接着,王自强就把在乡下古枫如何力排众议坚持自己诊断,然后又给自己民的老父亲治病,以及现在老父亲的身体情况,都给说了一遍。
“这么说来,这个医生真的很有料!”黄胜利疑问道。
“绝对有料我不敢说,但我个人认为,他怎么也比那些虚有其表,徒有虚名之辈强得多!”王自强客观的总结道。
黄胜利沉吟了一下,开口问道:“王主任,那我儿子的病,真的能让他治吗?”
王自强不免苦笑,心说你儿子都这个情况了,还有权利挑医生吗?但想了想,还是道:“如果你没有别的办法了,不妨让他看看,兴许,真的有奇迹发生也不一定呢!”
黄胜利心情复杂,但场面话还是没忘说:“那,谢谢你了,王主任,抱歉打搅你了!”
挂断了电话,黄胜利陷入了沉思中。
“老黄,老黄!”他的女人摇晃他一下,然后问道:“你真的决定让他治了?”
“我还没想好!等我考虑清楚再说吧!”黄胜利苦笑着摇头,“我们先出去吧!”
回到客厅,正在窃窃私语的严新月与古枫停了下来,看着黄胜利夫妻两人。
黄胜利清了清嗓子,张嘴道:“枫少,严教授,首先我代表小冬,代表我们全家感激你们的热心。”
“然后呢?”古枫竟然显得有些迫不及待的问。
黄胜利苦笑,“然后我可能得考虑一下,才能够做决定,毕竟,我这个儿子已经看太多的大夫了!”我对国内的大夫都已经失去信心了。这句话,黄胜利自然没有说出来。
他的意思已经表达的很清楚了,古枫虽然失望,却也没说什么,只是识趣的和严新月站起来准备告辞。
黄胜利送他们出门,但当古枫走出门口的时候,后面的他却又喊了一句:“枫少,请等等!”
古枫心中一喜,以为他是改变主意了,立即转回身来,却见黄胜利的手中朝自己递过来一张彩票。
“这个,什么意思?”古枫疑惑的看了看他手中的彩票。
古大官人早已不是第一天穿越来的那个愣头青,自然知道这个彩票为何物,只是他却不明白,黄胜利把这张只值两块钱的彩票给他是什么意思,是作诊金吗?那也太小气了一点吧!
“这张彩票,麻烦你帮我还给麻由总裁,她送的这份礼实在是太大了,我老黄消受不起啊!”黄胜利把彩票硬塞到古枫的手上。
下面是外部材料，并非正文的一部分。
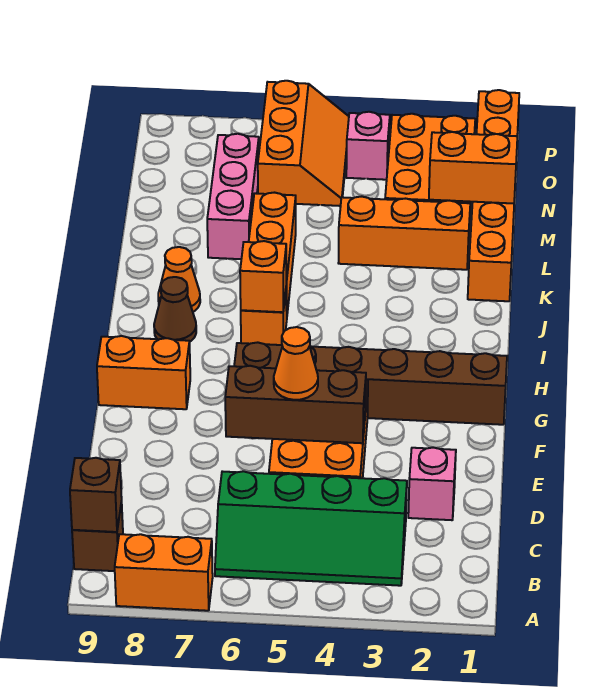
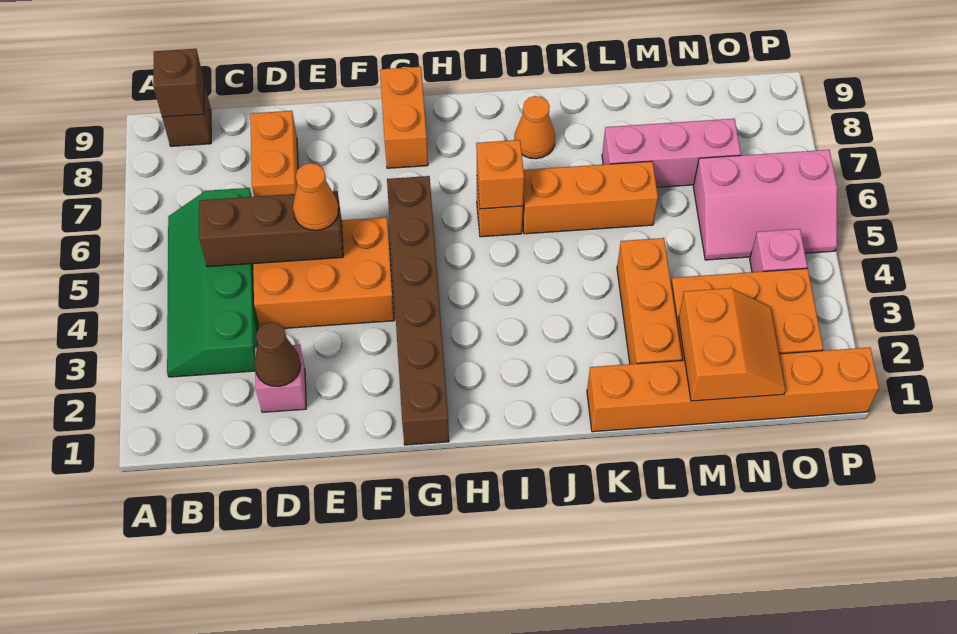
orange 1x2 brick [115,534,213,611] -> orange 1x2 brick moved to [250,111,298,197]
brown 1x3 brick [225,366,366,443] -> brown 1x3 brick turned to [199,191,343,267]
brown 1x1 cone [154,277,196,341] -> brown 1x1 cone moved to [254,322,301,387]
orange 2x3 slope [258,81,349,206] -> pink 2x3 slope [693,150,837,260]

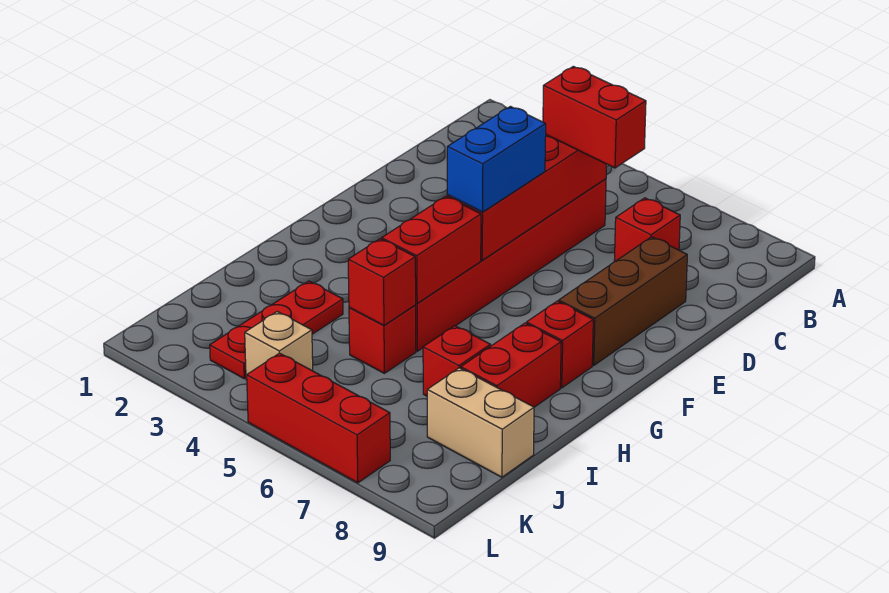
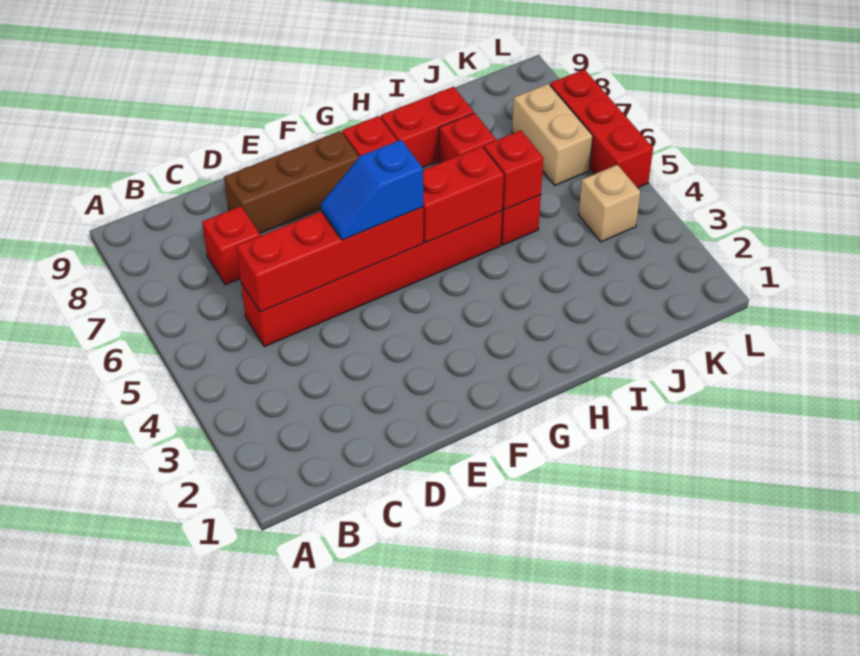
red 1x2 brick [543,66,646,168] -> none
blue 1x2 brick [447,106,546,212] -> blue 1x2 slope [321,140,423,240]
red 1x3 plate [210,281,343,379] -> none
tan 1x2 brick [427,368,534,477] -> tan 1x2 brick moved to [512,84,593,185]

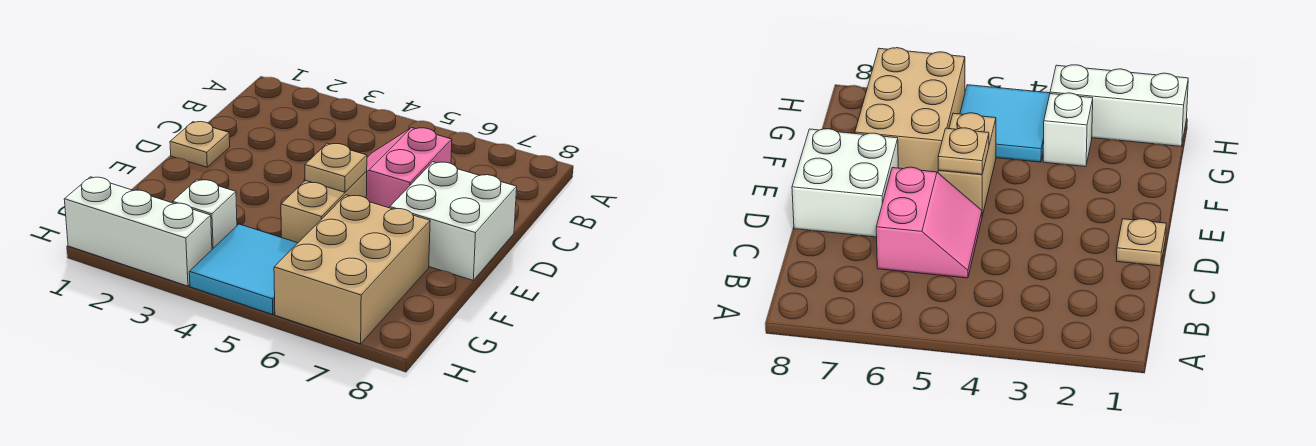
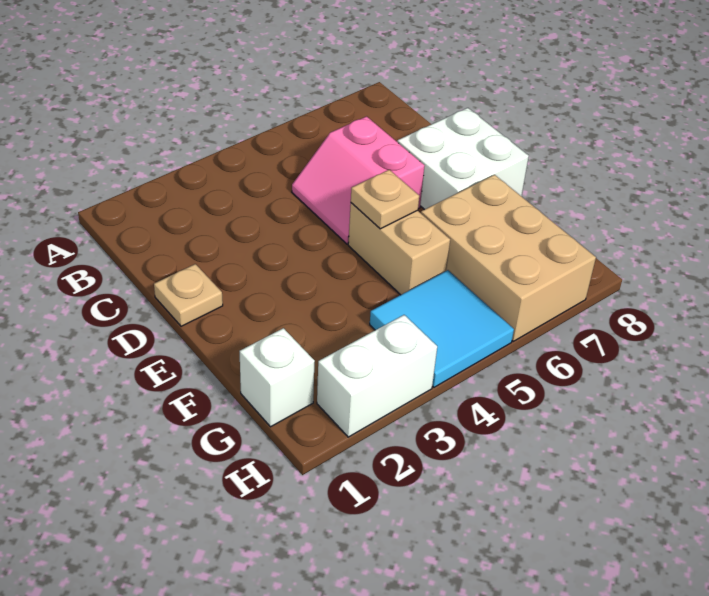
white 1x1 brick [173,179,237,249] -> white 1x1 brick moved to [240,328,315,427]
white 1x3 brick [64,177,212,286] -> white 1x2 brick [317,315,437,437]

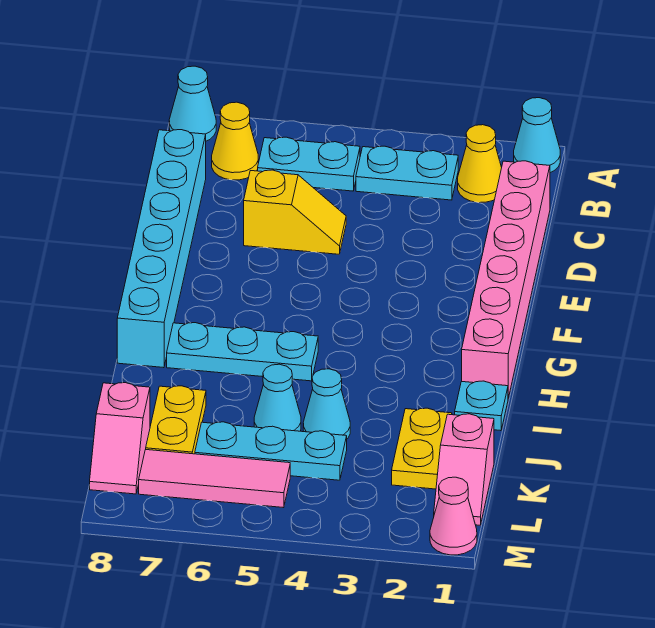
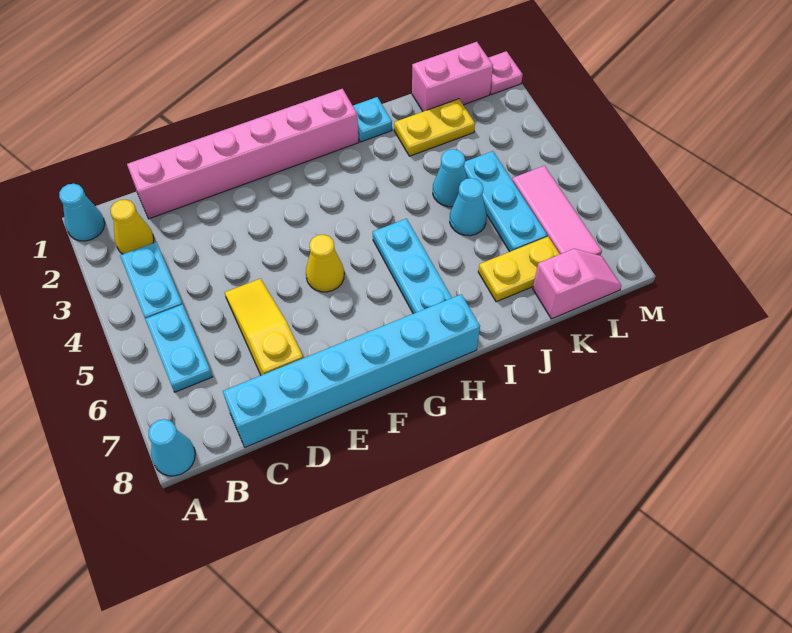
yellow 1x1 cone [212,102,258,180] -> yellow 1x1 cone moved to [306,234,344,292]
yellow 1x2 slope [244,170,346,254] -> yellow 1x3 slope [225,279,303,375]
pink 1x2 slope [434,414,494,525] -> pink 1x2 brick [412,42,493,111]
pink 1x1 cone [430,477,477,555] -> pink 1x1 plate [489,51,523,95]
“呃?”古枫疑惑的看了看手中的彩票,这不就是一张两块钱的废纸吗?什么大不大礼的……呃,难道这是一张中了大奖的彩票,看着黄胜利脸上慎重的表情,古枫恍然回过神来。
“枫少,请务必帮我将彩票还给麻由总裁,五百万的大礼,麻由总裁确实是太得起我黄某人了!”黄胜利说这话的时候,脸上竟然是冷冷的神色,说完这句后,竟然就要关门。
五百万?嘿嘿,这女人出手可真大方呢!不过这么巧妙的贿赂方式,却是让古枫大开了一把眼界,不得不在暗里赞这女人的心思了得。
眼见黄胜利要关门,他赶紧的就拦住,把彩票硬塞回给他道:“不好意思,黄局,我和麻由妃美并不是很熟,如果这是她送给你的,还是麻烦你自己还给她吧!”
“嗯?你们不熟?你们不是都是田中集团的吗?”黄胜利问道。
“呵呵,谁说我是田中集团的。”古枫唯之失笑,不过稍为一想也知道这是怎么回事,肯定是自己今天中午和麻由妃美一起来,让人家误会了,于是解释道:“麻由妃美是麻由妃美,我是我,今天中午只是恰好在你家门口碰上而已!”
“哦?”黄胜利这才晓得自己是真的误会了,但不知为何,得知这个真相后,他竟然微松一口气,然后又疑惑的问:“那枫少是代表哪一家来的?”
“我?”古枫原本是想说自己是代表华怡的,可是想了想,摇头道:“黄局,我谁也不代表,就代表我自己。你也别多猜疑,我给小冬治病,仅仅只是因为遇上了,不能坐视不管罢了,你好好考虑一下,明儿早上我等你的答复。”
古枫说着,递上了一张自己的名片!
黄胜利接过来看了一眼,不由
得又是愕然,因为名片上写着古枫两个字,下面是电话号码,至于别的,什么都没有。
这么怪异的名片,他还是第一次看到呢!
第六百一十四章怀上与没怀上
在回去的路上。
整个晚上都保持沉默与低调,给足了古枫面子的严新月终于忍不住开腔了。
“这件事情,摆明了吃力不讨好,你为什么还这么执着?”严新月着古枫,问道:“难道你还看不出来,人家压根儿就不相信你的医术。”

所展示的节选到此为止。